= Fuljar Soda =

Indian non-alcoholic beverage

Fuljar Soda is a non-alcoholic beverage originating from Kerala, India. It gained popularity due to its preparation and "volcanic" fizzing effect.

== History and origin ==
Fuljar Soda emerged in Kerala, particularly in the Malabar region, and became a trend around 2019. While its inventor remains unknown, it gained traction as a drink during the month of Ramadan. Its spread was largely fuelled by videos on TikTok and YouTube, showcasing its preparation and the challenge of drinking it quickly.

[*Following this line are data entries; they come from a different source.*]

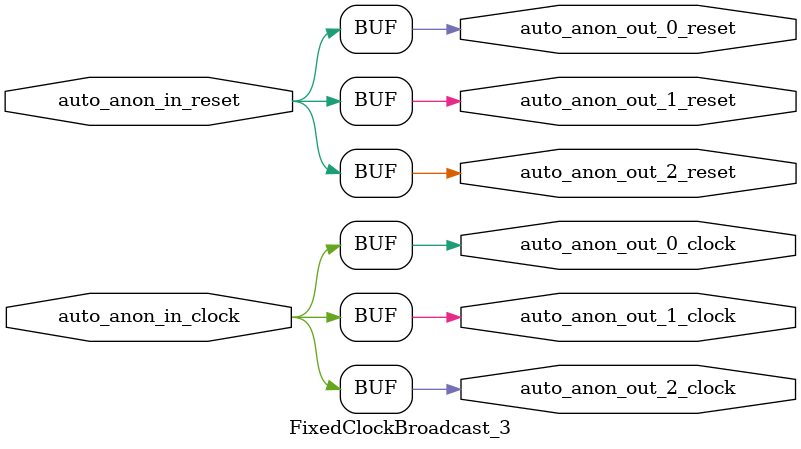
<source format=sv>
module FixedClockBroadcast_3(	// @[generators/rocket-chip/src/main/scala/prci/ClockGroup.scala:104:9]
  input  auto_anon_in_clock,	// @[generators/diplomacy/diplomacy/src/diplomacy/lazymodule/LazyModuleImp.scala:106:25]
  input  auto_anon_in_reset,	// @[generators/diplomacy/diplomacy/src/diplomacy/lazymodule/LazyModuleImp.scala:106:25]
  output auto_anon_out_2_clock,	// @[generators/diplomacy/diplomacy/src/diplomacy/lazymodule/LazyModuleImp.scala:106:25]
  output auto_anon_out_2_reset,	// @[generators/diplomacy/diplomacy/src/diplomacy/lazymodule/LazyModuleImp.scala:106:25]
  output auto_anon_out_1_clock,	// @[generators/diplomacy/diplomacy/src/diplomacy/lazymodule/LazyModuleImp.scala:106:25]
  output auto_anon_out_1_reset,	// @[generators/diplomacy/diplomacy/src/diplomacy/lazymodule/LazyModuleImp.scala:106:25]
  output auto_anon_out_0_clock,	// @[generators/diplomacy/diplomacy/src/diplomacy/lazymodule/LazyModuleImp.scala:106:25]
  output auto_anon_out_0_reset	// @[generators/diplomacy/diplomacy/src/diplomacy/lazymodule/LazyModuleImp.scala:106:25]
);

  assign auto_anon_out_2_clock = auto_anon_in_clock;	// @[generators/rocket-chip/src/main/scala/prci/ClockGroup.scala:104:9]
  assign auto_anon_out_2_reset = auto_anon_in_reset;	// @[generators/rocket-chip/src/main/scala/prci/ClockGroup.scala:104:9]
  assign auto_anon_out_1_clock = auto_anon_in_clock;	// @[generators/rocket-chip/src/main/scala/prci/ClockGroup.scala:104:9]
  assign auto_anon_out_1_reset = auto_anon_in_reset;	// @[generators/rocket-chip/src/main/scala/prci/ClockGroup.scala:104:9]
  assign auto_anon_out_0_clock = auto_anon_in_clock;	// @[generators/rocket-chip/src/main/scala/prci/ClockGroup.scala:104:9]
  assign auto_anon_out_0_reset = auto_anon_in_reset;	// @[generators/rocket-chip/src/main/scala/prci/ClockGroup.scala:104:9]
endmodule


</source>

The drink first became popular in Kerala around 2019, especially during the Holy month of Ramadan and spread quickly through social media videos for its dramatic fizzing preparation.

== Preparation ==
The preparation of Fuljar Soda involves two main components, in a shot glass and a larger glass

A small shot glass is filled with a concentrate. Common ingredients for this mixture include:

- Mint leaves
- Green chilies (often a less spicy variety for taste rather than extreme heat)
- Ginger
- Lime juice
- Sugar or sugar syrup
- Black salt (Kala Namak)
- Chaat masala
- Sometimes, basil seeds (sabja seeds) are added for their cooling properties and texture.
- Coriander leaves, cumin powder, and even neem leaves or cinnamon can be included in some variations. These ingredients are typically blended or muddled into a smooth paste.

A larger serving glass is mostly filled with chilled club soda (or sometimes ginger ale or Sprite).

While the mint, ginger, and green chili combination is classic, Fuljar Soda has other variations.

The shot glass containing the concentrated mixture is then dropped into the larger glass of soda. This causes a vigorous fizzing and frothing reaction, often overflowing the glass, resembling a small volcanic eruption. The drink is meant to be consumed quickly, ideally in one gulp, while it is still actively fizzing.

== Cultural impact and popularity ==
Fuljar Soda became a culinary fad, especially among youngsters in Kerala. Its visual appeal and the interactive nature of its consumption made it highly shareable on social media. Juice bars and street vendors across Kerala (and subsequently in neighbouring states like Tamil Nadu) began offering the drink.